In this dissertation, I have synthesized the present state of knowledge and application of uncertainty and variability in ‘attributional’ LCA, and contribute to its quantitative assessment.

Firstly, the present state of addressment of uncertainty and variability in LCA is consolidated and reviewed. It is evident that sources of uncertainty and variability exist in the following areas: ISO standards, supplementary guides, software tools, life cycle inventory (LCI) databases, all four methodological phases of LCA, and use of LCA information. One source of uncertainty and variability, each, is identified, selected, quantified, and its implications discussed.
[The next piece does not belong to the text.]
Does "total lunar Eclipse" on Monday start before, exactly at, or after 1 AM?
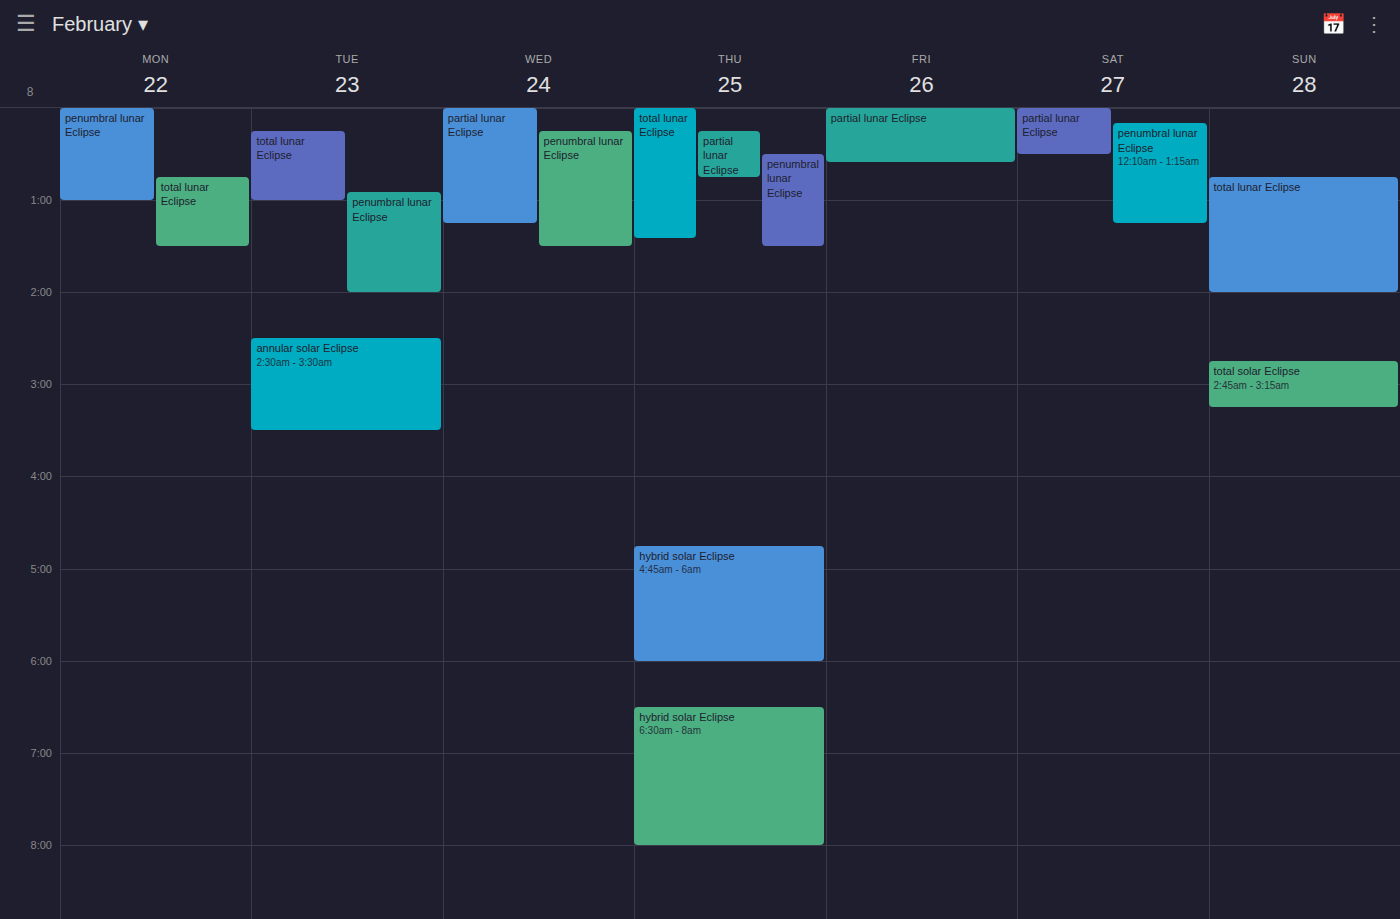
12:45 AM -- before 1 AM, 15 minutes above the 1 AM line.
The use of surrogate LCI data in lieu of missing dataset(s) or data-gaps is a source of uncertainty. Despite the widespread use of surrogate data, there has been no effort to (1) establish any form of guidance for the appropriate selection of surrogate data and, (2) estimate the uncertainty associated with the choice and use of surrogate data. A formal expert elicitation-based methodology to select the most appropriate surrogates and to quantify the associated uncertainty was proposed and implemented.

Product-evolution in a non-uniform manner is a source of temporal variability that is presently not considered in LCA modeling. The resulting use of outdated LCA information will lead to misguided decisions affecting the issue at concern and eventually the environment. In order to demonstrate product-evolution within the scope of ISO 14044, and given that variability cannot be reduced, the sources of product-evolution were identified, generalized, analyzed and their implications (individual and coupled) on LCA results are quantified.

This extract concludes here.